Impact parameter dependence of energy loss and target-electron-induced ionization for 27 MeV/u Xe35+ incident ions transmitted in [110] Si channels

Abstract

We present original experiments providing information on the impact parameter dependence of stopping power in axial channeling and on electron impact ionization. A beam of 27 MeV/u Xe35+ ions (far from the equilibrium charge state in matter) has been transmitted through a Si crystal, parallel to the [110] axis. The very broad and out-of-equilibrium emerging charge state distribution (35 ⩽ Qout ⩽ 53) arises nearly only from electron impact ionization. The corresponding cross sections σ(Q → Q + 1) obtained, when fitting the experimental distribution by Monte Carlo simulations.

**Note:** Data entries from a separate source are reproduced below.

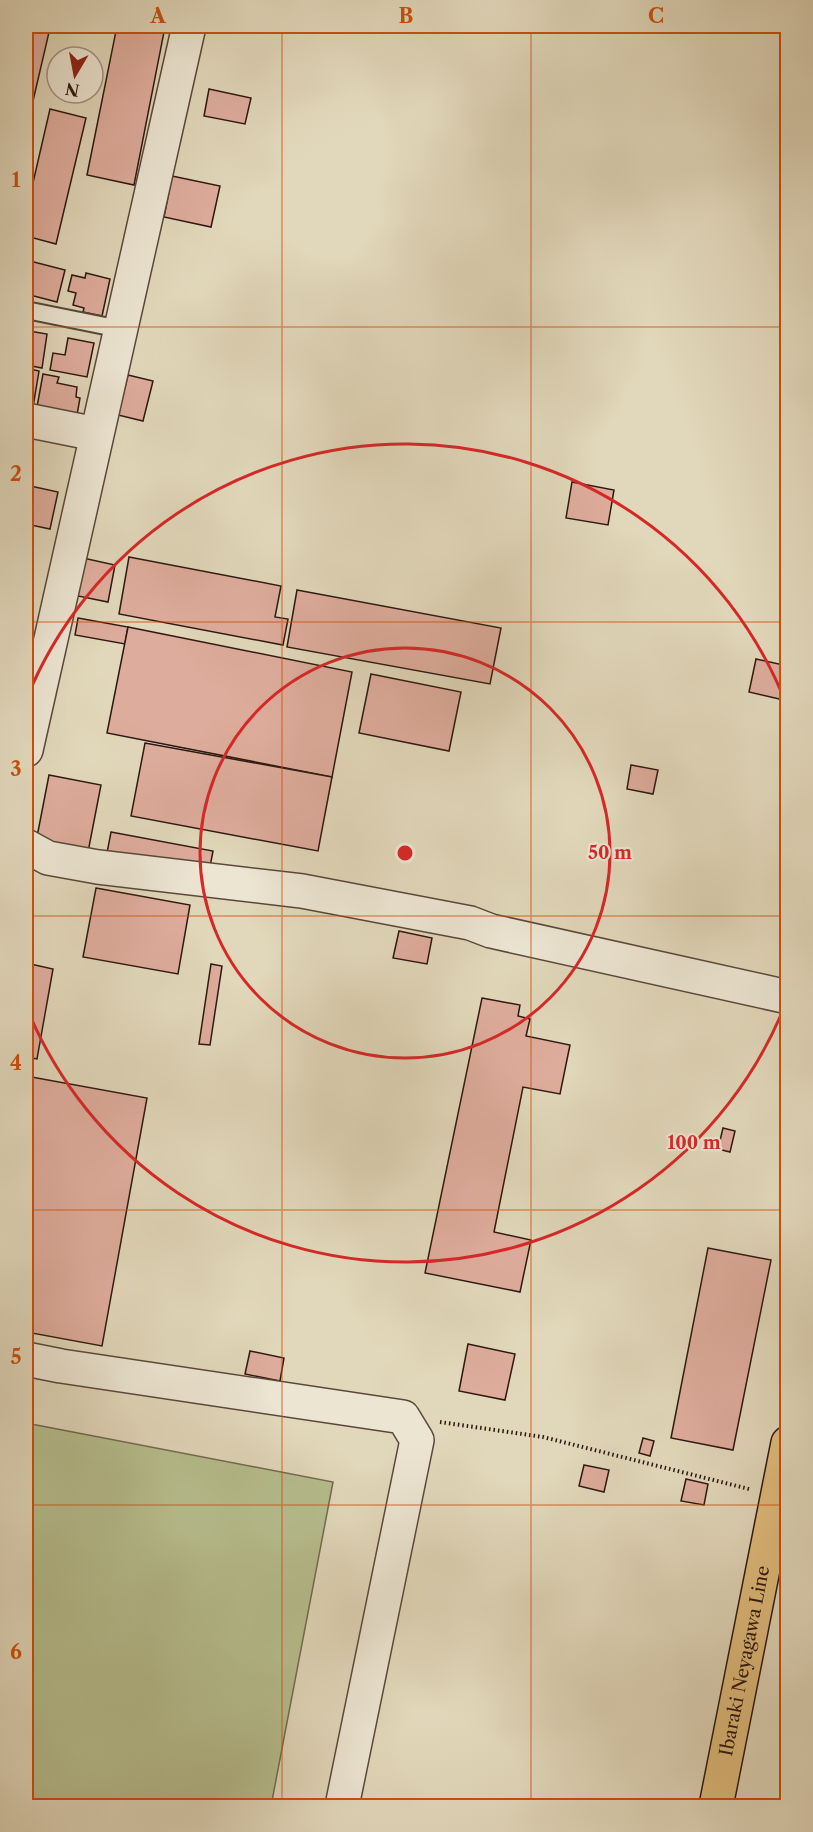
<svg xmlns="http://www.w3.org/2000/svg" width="813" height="1832" font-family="'Libre Caslon Text',serif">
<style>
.green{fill:#b6bd8d;stroke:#726a4e;stroke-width:1.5}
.building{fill:#deac9c;stroke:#2e1810;stroke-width:1.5}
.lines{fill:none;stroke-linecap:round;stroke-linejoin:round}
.service-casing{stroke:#5b483a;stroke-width:20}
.minor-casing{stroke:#5b483a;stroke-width:36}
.tertiary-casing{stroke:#5b483a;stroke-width:36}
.primary-casing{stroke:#2e1810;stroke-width:36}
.path{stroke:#2e1810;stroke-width:4;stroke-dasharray:1.5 3;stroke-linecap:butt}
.service{stroke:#ece5d2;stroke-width:16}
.minor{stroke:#ece5d2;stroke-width:33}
.tertiary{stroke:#ece5d2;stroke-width:33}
.primary{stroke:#e0bc7d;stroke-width:33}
.grid{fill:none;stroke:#cc4f0d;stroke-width:1.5;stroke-opacity:0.55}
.ring{fill:none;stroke:#d62828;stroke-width:3}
.labels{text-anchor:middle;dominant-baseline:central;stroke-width:4.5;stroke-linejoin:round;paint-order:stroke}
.street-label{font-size:18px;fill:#2e1810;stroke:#ece5d2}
.centre{fill:#d62828;stroke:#ece5d2;stroke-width:3}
.ring-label{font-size:18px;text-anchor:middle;font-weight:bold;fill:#d62828;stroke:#ece5d2;stroke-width:4.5;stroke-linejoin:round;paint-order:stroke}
.neatline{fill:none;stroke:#cc4f0d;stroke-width:2}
.grid-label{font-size:20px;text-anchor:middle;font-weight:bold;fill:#cc4f0d}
</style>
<rect width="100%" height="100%" fill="#e1d7ba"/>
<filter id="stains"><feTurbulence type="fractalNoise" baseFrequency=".00333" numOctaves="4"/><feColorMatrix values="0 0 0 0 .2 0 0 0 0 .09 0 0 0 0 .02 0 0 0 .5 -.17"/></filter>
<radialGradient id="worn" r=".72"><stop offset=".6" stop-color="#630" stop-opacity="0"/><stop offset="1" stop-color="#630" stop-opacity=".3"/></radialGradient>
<path class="green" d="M26 1423 333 1482 271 1806H26Z"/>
<g class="building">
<path d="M26 26 50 28 26 131Z"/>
<path d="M117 26 164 32 134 185 87 175Z"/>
<path d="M209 89 251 98 245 124 204 116Z"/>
<path d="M50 109 86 118 56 244 26 236V213Z"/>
<path d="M172 176 220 186 211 227 164 217Z"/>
<path d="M30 261 65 270 57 302 26 294Z"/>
<path d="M86 273 110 279 102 316 83 312 84 308 73 305 76 293 68 291 72 275 85 278Z"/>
<path d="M29 331 47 334 42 368 26 365V342Z"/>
<path d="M68 338 94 343 87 377 50 370 53 353 65 355Z"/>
<path d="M26 368 39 371 33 407 26 405Z"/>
<path d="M43 374 59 377 57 383 77 387 76 397 80 398 77 415 37 407Z"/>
<path d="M128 375 153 381 143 421 118 415Z"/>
<path d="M572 482 614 490 608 525 566 518Z"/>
<path d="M26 485 58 492 50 529 26 524Z"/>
<path d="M129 557 281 586 275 617 288 619 283 645 119 614Z"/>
<path d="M83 558 115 565 108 602 78 596Z"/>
<path d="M297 590 501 628 490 684 287 647Z"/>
<path d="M78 618 128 627 125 644 75 635Z"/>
<path d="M128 627 352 672 332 777 107 733Z"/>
<path d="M756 659 788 666V701L749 692Z"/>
<path d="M371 674 461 692 449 751 359 733Z"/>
<path d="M145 743 332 777 318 851 131 816Z"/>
<path d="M631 765 658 770 653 794 627 789Z"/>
<path d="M49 775 101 785 88 852 36 842Z"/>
<path d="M111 832 213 851 208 877 106 858Z"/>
<path d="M96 888 190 905 178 974 83 957Z"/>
<path d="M399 931 432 938 427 964 393 958Z"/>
<path d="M26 963 53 969 37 1059 26 1057Z"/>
<path d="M211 964 222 966 210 1045 199 1044Z"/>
<path d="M482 998 520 1005 518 1016 530 1019 526 1036 570 1045 560 1094 523 1087 494 1232 531 1240 520 1292 425 1273Z"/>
<path d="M26 1076 147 1098 102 1346 26 1332Z"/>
<path d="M723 1128 735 1131 730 1152 718 1149Z"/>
<path d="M708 1248 771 1260 733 1450 671 1438Z"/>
<path d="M468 1344 515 1354 505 1400 459 1391Z"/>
<path d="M250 1351 284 1358 280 1381 245 1374Z"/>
<path d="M643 1438 654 1441 650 1456 639 1453Z"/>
<path d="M584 1465 609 1470 604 1492 579 1486Z"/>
<path d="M686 1479 708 1484 704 1505 681 1501Z"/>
</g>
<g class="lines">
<defs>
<path id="service" d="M26 310 120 329"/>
<g id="minor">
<path d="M26 420 96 434"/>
<path d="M26 846 48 858 98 867 302 891 470 923 491 931 788 997"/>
<path d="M26 1359 61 1366 403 1417 417 1440 342 1806"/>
</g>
<path id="tertiary" d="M26 750 189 26"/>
<g id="primary">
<path id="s1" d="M716 1806 788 1443"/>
</g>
</defs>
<use href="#service" class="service-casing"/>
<use href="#minor" class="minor-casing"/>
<use href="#tertiary" class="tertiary-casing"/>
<use href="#primary" class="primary-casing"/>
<path class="path" d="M440 1422 543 1437 749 1489"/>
<use href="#service" class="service"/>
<use href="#minor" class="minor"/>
<use href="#tertiary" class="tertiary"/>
<use href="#primary" class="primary"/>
</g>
<path class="grid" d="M282 26V1806M531 26V1806M26 327H788M26 622H788M26 916H788M26 1210H788M26 1505H788"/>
<g class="ring">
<circle cx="405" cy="853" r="205"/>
<path d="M787 1000A409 409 0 0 1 26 1006M26 700A409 409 0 0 1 787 706"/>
</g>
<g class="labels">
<g class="street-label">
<text stroke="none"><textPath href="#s1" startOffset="148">Ibaraki Neyagawa Line</textPath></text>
</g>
</g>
<circle cx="405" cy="853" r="9" class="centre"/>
<g class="ring-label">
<text x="610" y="859">50 m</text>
<text x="694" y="1149">100 m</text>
</g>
<rect width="813" height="1832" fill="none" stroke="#e1d7ba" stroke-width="66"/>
<g transform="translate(75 75) rotate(190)"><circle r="28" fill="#ece5d2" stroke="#a09384" stroke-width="1.5"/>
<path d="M0-4.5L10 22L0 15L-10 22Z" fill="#8f2418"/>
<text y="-9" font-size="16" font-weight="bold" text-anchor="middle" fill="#2e1810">N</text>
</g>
<rect x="33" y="33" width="747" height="1766" class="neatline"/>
<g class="grid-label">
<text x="158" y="23">A</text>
<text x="406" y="23">B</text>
<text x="656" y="23">C</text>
<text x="16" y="187">1</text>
<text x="16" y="481">2</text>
<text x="16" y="776">3</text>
<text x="16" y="1070">4</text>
<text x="16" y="1364">5</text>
<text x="16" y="1659">6</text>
</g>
<rect width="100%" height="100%" filter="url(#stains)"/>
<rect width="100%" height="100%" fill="url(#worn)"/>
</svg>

The energy loss spectra measured for each Qout have been analyzed, using the same simulation program. The choice of Qout corresponds to a selection in the transverse energy distribution of the ions and on their accessible transverse space. Detailed information is thus obtained on “local stopping power”, i.e. in a given point of the transverse [110] space, and on its relation with the corresponding local electronic density. The respective influence of core and valence electrons is studied. For very well channeled ions, the energy loss, which is only induced by the valence electron gas, depends little on the local electronic density sampled by the particles. It is very close to the .energy loss corresponding to a homogeneous electron gas with density equal to the mean density of valence electrons.